- What needs to be done
Turn every line of the rows below into a Markdown table with two columns, Number and Entry. Number the lines in order and leave out any blank lines.

(Collection entries)
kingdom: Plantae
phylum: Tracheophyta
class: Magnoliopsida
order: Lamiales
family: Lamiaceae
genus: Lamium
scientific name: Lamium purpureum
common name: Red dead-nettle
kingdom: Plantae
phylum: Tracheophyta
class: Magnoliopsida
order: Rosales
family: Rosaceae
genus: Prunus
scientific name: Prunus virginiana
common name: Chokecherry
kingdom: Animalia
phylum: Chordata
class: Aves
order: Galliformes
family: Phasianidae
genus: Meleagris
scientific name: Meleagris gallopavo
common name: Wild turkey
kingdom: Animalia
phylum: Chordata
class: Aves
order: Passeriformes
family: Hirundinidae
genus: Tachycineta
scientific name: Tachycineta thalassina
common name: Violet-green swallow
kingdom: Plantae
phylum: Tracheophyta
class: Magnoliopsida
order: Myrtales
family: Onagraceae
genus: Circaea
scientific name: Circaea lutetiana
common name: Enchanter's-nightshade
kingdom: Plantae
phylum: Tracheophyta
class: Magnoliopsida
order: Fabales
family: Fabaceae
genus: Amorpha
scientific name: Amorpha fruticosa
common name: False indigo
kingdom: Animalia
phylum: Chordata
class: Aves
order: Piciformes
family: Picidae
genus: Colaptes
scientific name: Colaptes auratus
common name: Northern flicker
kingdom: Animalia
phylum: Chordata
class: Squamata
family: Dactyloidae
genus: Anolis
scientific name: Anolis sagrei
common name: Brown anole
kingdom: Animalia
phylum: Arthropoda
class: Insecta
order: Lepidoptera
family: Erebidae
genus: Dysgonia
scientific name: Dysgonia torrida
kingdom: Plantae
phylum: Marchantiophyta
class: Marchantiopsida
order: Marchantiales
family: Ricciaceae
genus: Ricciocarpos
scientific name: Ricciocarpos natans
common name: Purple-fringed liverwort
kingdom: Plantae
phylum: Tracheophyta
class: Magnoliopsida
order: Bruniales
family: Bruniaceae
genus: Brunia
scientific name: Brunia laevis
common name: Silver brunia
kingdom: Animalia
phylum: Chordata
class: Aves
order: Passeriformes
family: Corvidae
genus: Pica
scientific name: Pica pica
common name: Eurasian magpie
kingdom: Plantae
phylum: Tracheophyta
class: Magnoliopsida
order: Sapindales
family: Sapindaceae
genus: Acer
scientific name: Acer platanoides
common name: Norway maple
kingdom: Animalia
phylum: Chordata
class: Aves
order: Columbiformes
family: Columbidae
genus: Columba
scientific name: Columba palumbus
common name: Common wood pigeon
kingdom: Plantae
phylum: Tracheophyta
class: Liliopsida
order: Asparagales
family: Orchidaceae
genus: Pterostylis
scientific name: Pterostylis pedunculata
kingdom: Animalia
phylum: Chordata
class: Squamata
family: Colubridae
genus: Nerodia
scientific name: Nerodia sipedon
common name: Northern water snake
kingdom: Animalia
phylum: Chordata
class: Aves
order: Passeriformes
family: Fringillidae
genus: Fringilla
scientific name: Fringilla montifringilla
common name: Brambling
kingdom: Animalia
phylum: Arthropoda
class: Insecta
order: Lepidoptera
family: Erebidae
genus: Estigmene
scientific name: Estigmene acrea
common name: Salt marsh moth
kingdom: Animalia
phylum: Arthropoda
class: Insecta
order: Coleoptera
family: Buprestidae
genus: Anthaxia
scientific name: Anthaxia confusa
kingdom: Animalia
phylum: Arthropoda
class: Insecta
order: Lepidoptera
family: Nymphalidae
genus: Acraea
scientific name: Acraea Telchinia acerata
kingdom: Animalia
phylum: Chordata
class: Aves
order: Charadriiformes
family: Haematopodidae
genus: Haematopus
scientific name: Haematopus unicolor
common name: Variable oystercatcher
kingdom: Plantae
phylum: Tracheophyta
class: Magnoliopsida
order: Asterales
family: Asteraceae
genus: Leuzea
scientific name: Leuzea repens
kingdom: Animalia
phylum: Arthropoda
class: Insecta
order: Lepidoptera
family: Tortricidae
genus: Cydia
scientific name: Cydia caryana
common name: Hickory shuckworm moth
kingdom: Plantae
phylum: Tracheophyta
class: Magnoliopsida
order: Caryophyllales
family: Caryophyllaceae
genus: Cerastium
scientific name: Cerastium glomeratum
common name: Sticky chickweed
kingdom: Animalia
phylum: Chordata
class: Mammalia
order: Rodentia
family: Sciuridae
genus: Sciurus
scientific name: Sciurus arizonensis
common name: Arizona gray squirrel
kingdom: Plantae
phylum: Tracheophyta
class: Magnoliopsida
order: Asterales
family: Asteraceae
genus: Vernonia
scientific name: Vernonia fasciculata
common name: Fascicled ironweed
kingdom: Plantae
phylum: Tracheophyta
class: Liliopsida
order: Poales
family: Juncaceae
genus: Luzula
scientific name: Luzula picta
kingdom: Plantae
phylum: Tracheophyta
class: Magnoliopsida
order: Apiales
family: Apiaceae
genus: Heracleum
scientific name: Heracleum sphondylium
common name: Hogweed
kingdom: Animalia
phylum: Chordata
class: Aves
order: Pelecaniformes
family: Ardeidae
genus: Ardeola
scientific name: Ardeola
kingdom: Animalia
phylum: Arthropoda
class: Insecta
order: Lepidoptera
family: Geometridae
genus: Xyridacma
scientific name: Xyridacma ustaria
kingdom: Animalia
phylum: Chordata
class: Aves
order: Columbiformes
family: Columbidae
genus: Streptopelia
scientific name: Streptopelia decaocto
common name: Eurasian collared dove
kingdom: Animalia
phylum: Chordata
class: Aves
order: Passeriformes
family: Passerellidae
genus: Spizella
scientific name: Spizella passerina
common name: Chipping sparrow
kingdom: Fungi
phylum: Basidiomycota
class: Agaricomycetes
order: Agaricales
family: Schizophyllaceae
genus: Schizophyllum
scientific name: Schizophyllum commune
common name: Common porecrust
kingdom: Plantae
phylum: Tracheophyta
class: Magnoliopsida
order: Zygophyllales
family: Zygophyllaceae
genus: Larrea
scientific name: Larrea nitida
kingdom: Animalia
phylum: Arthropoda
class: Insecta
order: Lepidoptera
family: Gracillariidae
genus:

- The solution
| Number | Entry |
|---|---|
| 1 | kingdom: Plantae |
| 2 | phylum: Tracheophyta |
| 3 | class: Magnoliopsida |
| 4 | order: Lamiales |
| 5 | family: Lamiaceae |
| 6 | genus: Lamium |
| 7 | scientific name: Lamium purpureum |
| 8 | common name: Red dead-nettle |
| 9 | kingdom: Plantae |
| 10 | phylum: Tracheophyta |
| 11 | class: Magnoliopsida |
| 12 | order: Rosales |
| 13 | family: Rosaceae |
| 14 | genus: Prunus |
| 15 | scientific name: Prunus virginiana |
| 16 | common name: Chokecherry |
| 17 | kingdom: Animalia |
| 18 | phylum: Chordata |
| 19 | class: Aves |
| 20 | order: Galliformes |
| 21 | family: Phasianidae |
| 22 | genus: Meleagris |
| 23 | scientific name: Meleagris gallopavo |
| 24 | common name: Wild turkey |
| 25 | kingdom: Animalia |
| 26 | phylum: Chordata |
| 27 | class: Aves |
| 28 | order: Passeriformes |
| 29 | family: Hirundinidae |
| 30 | genus: Tachycineta |
| 31 | scientific name: Tachycineta thalassina |
| 32 | common name: Violet-green swallow |
| 33 | kingdom: Plantae |
| 34 | phylum: Tracheophyta |
| 35 | class: Magnoliopsida |
| 36 | order: Myrtales |
| 37 | family: Onagraceae |
| 38 | genus: Circaea |
| 39 | scientific name: Circaea lutetiana |
| 40 | common name: Enchanter's-nightshade |
| 41 | kingdom: Plantae |
| 42 | phylum: Tracheophyta |
| 43 | class: Magnoliopsida |
| 44 | order: Fabales |
| 45 | family: Fabaceae |
| 46 | genus: Amorpha |
| 47 | scientific name: Amorpha fruticosa |
| 48 | common name: False indigo |
| 49 | kingdom: Animalia |
| 50 | phylum: Chordata |
| 51 | class: Aves |
| 52 | order: Piciformes |
| 53 | family: Picidae |
| 54 | genus: Colaptes |
| 55 | scientific name: Colaptes auratus |
| 56 | common name: Northern flicker |
| 57 | kingdom: Animalia |
| 58 | phylum: Chordata |
| 59 | class: Squamata |
| 60 | family: Dactyloidae |
| 61 | genus: Anolis |
| 62 | scientific name: Anolis sagrei |
| 63 | common name: Brown anole |
| 64 | kingdom: Animalia |
| 65 | phylum: Arthropoda |
| 66 | class: Insecta |
| 67 | order: Lepidoptera |
| 68 | family: Erebidae |
| 69 | genus: Dysgonia |
| 70 | scientific name: Dysgonia torrida |
| 71 | kingdom: Plantae |
| 72 | phylum: Marchantiophyta |
| 73 | class: Marchantiopsida |
| 74 | order: Marchantiales |
| 75 | family: Ricciaceae |
| 76 | genus: Ricciocarpos |
| 77 | scientific name: Ricciocarpos natans |
| 78 | common name: Purple-fringed liverwort |
| 79 | kingdom: Plantae |
| 80 | phylum: Tracheophyta |
| 81 | class: Magnoliopsida |
| 82 | order: Bruniales |
| 83 | family: Bruniaceae |
| 84 | genus: Brunia |
| 85 | scientific name: Brunia laevis |
| 86 | common name: Silver brunia |
| 87 | kingdom: Animalia |
| 88 | phylum: Chordata |
| 89 | class: Aves |
| 90 | order: Passeriformes |
| 91 | family: Corvidae |
| 92 | genus: Pica |
| 93 | scientific name: Pica pica |
| 94 | common name: Eurasian magpie |
| 95 | kingdom: Plantae |
| 96 | phylum: Tracheophyta |
| 97 | class: Magnoliopsida |
| 98 | order: Sapindales |
| 99 | family: Sapindaceae |
| 100 | genus: Acer |
| 101 | scientific name: Acer platanoides |
| 102 | common name: Norway maple |
| 103 | kingdom: Animalia |
| 104 | phylum: Chordata |
| 105 | class: Aves |
| 106 | order: Columbiformes |
| 107 | family: Columbidae |
| 108 | genus: Columba |
| 109 | scientific name: Columba palumbus |
| 110 | common name: Common wood pigeon |
| 111 | kingdom: Plantae |
| 112 | phylum: Tracheophyta |
| 113 | class: Liliopsida |
| 114 | order: Asparagales |
| 115 | family: Orchidaceae |
| 116 | genus: Pterostylis |
| 117 | scientific name: Pterostylis pedunculata |
| 118 | kingdom: Animalia |
| 119 | phylum: Chordata |
| 120 | class: Squamata |
| 121 | family: Colubridae |
| 122 | genus: Nerodia |
| 123 | scientific name: Nerodia sipedon |
| 124 | common name: Northern water snake |
| 125 | kingdom: Animalia |
| 126 | phylum: Chordata |
| 127 | class: Aves |
| 128 | order: Passeriformes |
| 129 | family: Fringillidae |
| 130 | genus: Fringilla |
| 131 | scientific name: Fringilla montifringilla |
| 132 | common name: Brambling |
| 133 | kingdom: Animalia |
| 134 | phylum: Arthropoda |
| 135 | class: Insecta |
| 136 | order: Lepidoptera |
| 137 | family: Erebidae |
| 138 | genus: Estigmene |
| 139 | scientific name: Estigmene acrea |
| 140 | common name: Salt marsh moth |
| 141 | kingdom: Animalia |
| 142 | phylum: Arthropoda |
| 143 | class: Insecta |
| 144 | order: Coleoptera |
| 145 | family: Buprestidae |
| 146 | genus: Anthaxia |
| 147 | scientific name: Anthaxia confusa |
| 148 | kingdom: Animalia |
| 149 | phylum: Arthropoda |
| 150 | class: Insecta |
| 151 | order: Lepidoptera |
| 152 | family: Nymphalidae |
| 153 | genus: Acraea |
| 154 | scientific name: Acraea Telchinia acerata |
| 155 | kingdom: Animalia |
| 156 | phylum: Chordata |
| 157 | class: Aves |
| 158 | order: Charadriiformes |
| 159 | family: Haematopodidae |
| 160 | genus: Haematopus |
| 161 | scientific name: Haematopus unicolor |
| 162 | common name: Variable oystercatcher |
| 163 | kingdom: Plantae |
| 164 | phylum: Tracheophyta |
| 165 | class: Magnoliopsida |
| 166 | order: Asterales |
| 167 | family: Asteraceae |
| 168 | genus: Leuzea |
| 169 | scientific name: Leuzea repens |
| 170 | kingdom: Animalia |
| 171 | phylum: Arthropoda |
| 172 | class: Insecta |
| 173 | order: Lepidoptera |
| 174 | family: Tortricidae |
| 175 | genus: Cydia |
| 176 | scientific name: Cydia caryana |
| 177 | common name: Hickory shuckworm moth |
| 178 | kingdom: Plantae |
| 179 | phylum: Tracheophyta |
| 180 | class: Magnoliopsida |
| 181 | order: Caryophyllales |
| 182 | family: Caryophyllaceae |
| 183 | genus: Cerastium |
| 184 | scientific name: Cerastium glomeratum |
| 185 | common name: Sticky chickweed |
| 186 | kingdom: Animalia |
| 187 | phylum: Chordata |
| 188 | class: Mammalia |
| 189 | order: Rodentia |
| 190 | family: Sciuridae |
| 191 | genus: Sciurus |
| 192 | scientific name: Sciurus arizonensis |
| 193 | common name: Arizona gray squirrel |
| 194 | kingdom: Plantae |
| 195 | phylum: Tracheophyta |
| 196 | class: Magnoliopsida |
| 197 | order: Asterales |
| 198 | family: Asteraceae |
| 199 | genus: Vernonia |
| 200 | scientific name: Vernonia fasciculata |
| 201 | common name: Fascicled ironweed |
| 202 | kingdom: Plantae |
| 203 | phylum: Tracheophyta |
| 204 | class: Liliopsida |
| 205 | order: Poales |
| 206 | family: Juncaceae |
| 207 | genus: Luzula |
| 208 | scientific name: Luzula picta |
| 209 | kingdom: Plantae |
| 210 | phylum: Tracheophyta |
| 211 | class: Magnoliopsida |
| 212 | order: Apiales |
| 213 | family: Apiaceae |
| 214 | genus: Heracleum |
| 215 | scientific name: Heracleum sphondylium |
| 216 | common name: Hogweed |
| 217 | kingdom: Animalia |
| 218 | phylum: Chordata |
| 219 | class: Aves |
| 220 | order: Pelecaniformes |
| 221 | family: Ardeidae |
| 222 | genus: Ardeola |
| 223 | scientific name: Ardeola |
| 224 | kingdom: Animalia |
| 225 | phylum: Arthropoda |
| 226 | class: Insecta |
| 227 | order: Lepidoptera |
| 228 | family: Geometridae |
| 229 | genus: Xyridacma |
| 230 | scientific name: Xyridacma ustaria |
| 231 | kingdom: Animalia |
| 232 | phylum: Chordata |
| 233 | class: Aves |
| 234 | order: Columbiformes |
| 235 | family: Columbidae |
| 236 | genus: Streptopelia |
| 237 | scientific name: Streptopelia decaocto |
| 238 | common name: Eurasian collared dove |
| 239 | kingdom: Animalia |
| 240 | phylum: Chordata |
| 241 | class: Aves |
| 242 | order: Passeriformes |
| 243 | family: Passerellidae |
| 244 | genus: Spizella |
| 245 | scientific name: Spizella passerina |
| 246 | common name: Chipping sparrow |
| 247 | kingdom: Fungi |
| 248 | phylum: Basidiomycota |
| 249 | class: Agaricomycetes |
| 250 | order: Agaricales |
| 251 | family: Schizophyllaceae |
| 252 | genus: Schizophyllum |
| 253 | scientific name: Schizophyllum commune |
| 254 | common name: Common porecrust |
| 255 | kingdom: Plantae |
| 256 | phylum: Tracheophyta |
| 257 | class: Magnoliopsida |
| 258 | order: Zygophyllales |
| 259 | family: Zygophyllaceae |
| 260 | genus: Larrea |
| 261 | scientific name: Larrea nitida |
| 262 | kingdom: Animalia |
| 263 | phylum: Arthropoda |
| 264 | class: Insecta |
| 265 | order: Lepidoptera |
| 266 | family: Gracillariidae |
| 267 | genus: |